ArrayToBuff

(Engine-Level Function)

Description:	Returns a buffer containing the numeric data from an array.
Returns:	Numeric Buffer
Usage:	Script or steady state.
Related to:	ArrayStart \| ArraySize \| BuffRead \| BuffToArray \| BuffToParm \| BuffToPointer \| BuffWrite \| GetByte \| MakeBuff \| ParmToBuff \| PointerToBuff \| SetByte\| Array Functions
Function Groups:	Array, String and Buffer.
Format:	ArrayToBuff(ArrayElem, N, Option, Size, Skip [,BadData])
Parameters:

ArrayElem

Required. Any array element giving the starting point for the array conversion. The subscript for the array may be any numeric expression. If processing a multidimensional array, the usual rules apply to decide which dimension should be used.
Note: The array must contain numeric data only.

Required. Any numeric expression giving the number of array elements to convert starting at the element given by the first parameter. If N extends past the upper bound of the lowest array dimension, this computation will "wrap-around" and resume at element 0, until N elements have been processed.

Option

Required. Any numeric expression that specifies the format of the buffer write, using the following table of formats:
Note: For Options 7 and 9, the data is written as appropriate binary format.

(See: Bitwise Parameters & Operations)

Option	Buffer Format
0	Unsigned binary (low byte first)
1	Signed binary (low byte first)
2	BCD (binary coded decimal - low byte first)
3	ASCII octal (high byte first)See comment: 1
4	ASCII decimal (high byte first)See comment: 2
5	ASCII hex (high byte first)See comment: 1
6	ASCII floating point (high byte first)
7	IEEE float/double (low byte first)
8	<obsolete>
9	Allen-Bradley PLC/3 floating point
10	VAX single precision floating point

Size

Required. Any numeric expression giving the size that each element should consume in the output buffer, (not the size of the input). It has a different meaning for each option as follows:

Size	Size Meaning	Size Range
Binary types	Number of bits	The following values are supported: 1 (in unsigned mode), 4, 8, 16, 32 and 64
BCD	Number of 4-bit digits	1 - 8 digits
ASCII types	Number of bytes	1 - 32 bytes
Float types	Precision	1 for single precision, 2 for double precision.

Skip

Required. Any numeric expression giving the number of buffer bits/digits/bytes to skip after writing each non-floating point element. In binary modes, the following values are supported: 8, 16, 32, and 64. For floating point types, this parameter must be set to 0.

BadData

Optional. A parameter that designates how invalid data is to be handled, according to the following table. Defaults to 0 if missing or invalid.
__________________________________________________
DESCRIPTION OF THE TASK:
Check each statement against the ArrayToBuff page and mark it yes or no, quoting the words of the page that settle it: (a) For floating point types, the Skip parameter must be set to 0. (b) The array may hold text as well as numbers. (c) Option 7 writes IEEE float/double data with the high byte first. These records have nothing to do with the ArrayToBuff page.

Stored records
__________________________________________________
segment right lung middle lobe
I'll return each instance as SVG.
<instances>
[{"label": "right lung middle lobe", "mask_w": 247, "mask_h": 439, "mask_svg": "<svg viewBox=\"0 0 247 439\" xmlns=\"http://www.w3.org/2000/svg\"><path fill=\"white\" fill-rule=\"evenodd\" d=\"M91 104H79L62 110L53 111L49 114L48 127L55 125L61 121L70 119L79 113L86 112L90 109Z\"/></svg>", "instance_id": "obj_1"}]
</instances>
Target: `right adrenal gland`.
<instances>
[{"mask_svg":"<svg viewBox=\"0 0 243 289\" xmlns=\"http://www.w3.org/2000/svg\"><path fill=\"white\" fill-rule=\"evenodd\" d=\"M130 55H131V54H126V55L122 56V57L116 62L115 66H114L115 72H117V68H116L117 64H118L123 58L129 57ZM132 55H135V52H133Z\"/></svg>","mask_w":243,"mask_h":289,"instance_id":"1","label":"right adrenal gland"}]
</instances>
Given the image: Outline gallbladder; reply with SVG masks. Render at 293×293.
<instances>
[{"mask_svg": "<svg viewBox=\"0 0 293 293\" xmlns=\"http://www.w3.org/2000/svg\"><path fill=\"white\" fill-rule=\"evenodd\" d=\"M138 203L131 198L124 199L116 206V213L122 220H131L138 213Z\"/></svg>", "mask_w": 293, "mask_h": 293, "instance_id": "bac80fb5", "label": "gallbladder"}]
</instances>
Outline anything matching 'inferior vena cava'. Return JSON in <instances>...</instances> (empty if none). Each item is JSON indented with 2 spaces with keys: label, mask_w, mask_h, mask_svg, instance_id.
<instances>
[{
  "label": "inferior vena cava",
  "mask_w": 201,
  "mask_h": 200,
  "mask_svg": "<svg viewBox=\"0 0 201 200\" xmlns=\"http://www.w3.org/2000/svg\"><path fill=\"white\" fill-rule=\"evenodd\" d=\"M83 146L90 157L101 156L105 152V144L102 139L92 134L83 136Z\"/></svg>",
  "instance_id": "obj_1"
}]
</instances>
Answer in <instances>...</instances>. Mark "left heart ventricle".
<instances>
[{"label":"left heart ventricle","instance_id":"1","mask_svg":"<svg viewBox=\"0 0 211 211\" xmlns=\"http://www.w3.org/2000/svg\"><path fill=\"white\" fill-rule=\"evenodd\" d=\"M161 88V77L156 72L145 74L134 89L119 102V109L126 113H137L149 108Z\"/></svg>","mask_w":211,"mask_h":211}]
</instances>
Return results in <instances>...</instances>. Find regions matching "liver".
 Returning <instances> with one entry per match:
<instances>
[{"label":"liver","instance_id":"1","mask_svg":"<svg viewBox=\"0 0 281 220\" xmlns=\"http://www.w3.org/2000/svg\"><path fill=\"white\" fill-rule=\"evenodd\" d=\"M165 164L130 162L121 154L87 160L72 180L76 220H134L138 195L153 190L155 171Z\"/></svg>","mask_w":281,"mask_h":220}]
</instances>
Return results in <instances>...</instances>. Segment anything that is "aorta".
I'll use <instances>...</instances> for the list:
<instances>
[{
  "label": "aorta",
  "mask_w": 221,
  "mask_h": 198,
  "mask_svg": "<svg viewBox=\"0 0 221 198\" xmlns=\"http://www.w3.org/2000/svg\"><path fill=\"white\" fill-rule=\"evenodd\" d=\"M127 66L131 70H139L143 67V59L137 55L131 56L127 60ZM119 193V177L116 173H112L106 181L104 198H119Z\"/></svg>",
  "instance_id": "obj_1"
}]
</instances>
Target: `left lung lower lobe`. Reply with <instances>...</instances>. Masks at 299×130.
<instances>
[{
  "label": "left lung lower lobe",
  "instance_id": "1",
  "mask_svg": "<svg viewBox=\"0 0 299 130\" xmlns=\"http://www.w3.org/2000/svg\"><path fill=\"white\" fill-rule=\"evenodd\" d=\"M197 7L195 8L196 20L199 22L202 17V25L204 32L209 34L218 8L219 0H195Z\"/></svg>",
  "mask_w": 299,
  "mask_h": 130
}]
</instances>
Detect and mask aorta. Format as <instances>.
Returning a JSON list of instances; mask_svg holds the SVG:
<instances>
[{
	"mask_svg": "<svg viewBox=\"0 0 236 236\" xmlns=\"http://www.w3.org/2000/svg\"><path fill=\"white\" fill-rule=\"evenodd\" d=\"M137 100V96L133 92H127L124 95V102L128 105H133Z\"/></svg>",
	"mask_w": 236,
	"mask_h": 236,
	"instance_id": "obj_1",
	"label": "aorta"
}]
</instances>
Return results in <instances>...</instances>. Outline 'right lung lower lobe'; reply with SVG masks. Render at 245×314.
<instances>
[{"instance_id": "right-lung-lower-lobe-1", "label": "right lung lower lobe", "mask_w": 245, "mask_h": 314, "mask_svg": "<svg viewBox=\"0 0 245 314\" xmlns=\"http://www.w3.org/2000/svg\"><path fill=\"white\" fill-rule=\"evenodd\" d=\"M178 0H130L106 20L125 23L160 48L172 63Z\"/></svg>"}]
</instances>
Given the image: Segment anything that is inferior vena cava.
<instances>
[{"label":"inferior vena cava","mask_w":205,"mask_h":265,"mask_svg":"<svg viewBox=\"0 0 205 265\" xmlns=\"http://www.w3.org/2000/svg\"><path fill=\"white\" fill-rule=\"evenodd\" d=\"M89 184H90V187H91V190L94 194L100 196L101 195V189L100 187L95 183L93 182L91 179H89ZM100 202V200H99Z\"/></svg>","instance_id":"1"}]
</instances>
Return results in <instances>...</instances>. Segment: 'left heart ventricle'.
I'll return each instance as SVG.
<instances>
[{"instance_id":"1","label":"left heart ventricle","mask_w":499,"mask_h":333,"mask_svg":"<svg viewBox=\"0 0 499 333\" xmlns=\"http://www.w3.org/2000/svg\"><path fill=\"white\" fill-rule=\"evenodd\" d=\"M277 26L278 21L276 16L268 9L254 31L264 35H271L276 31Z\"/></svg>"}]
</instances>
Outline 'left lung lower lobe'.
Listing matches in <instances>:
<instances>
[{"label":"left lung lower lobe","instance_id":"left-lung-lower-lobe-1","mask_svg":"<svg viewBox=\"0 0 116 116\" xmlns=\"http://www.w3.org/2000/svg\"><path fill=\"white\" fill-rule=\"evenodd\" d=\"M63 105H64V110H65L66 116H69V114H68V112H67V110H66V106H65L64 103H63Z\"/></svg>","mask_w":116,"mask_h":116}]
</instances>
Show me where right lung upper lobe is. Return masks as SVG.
__________________________________________________
TASK RESULT:
(a) Yes: "For floating point types, this parameter must be set to 0."
(b) No: "The array must contain numeric data only."
(c) No: "IEEE float/double (low byte first)"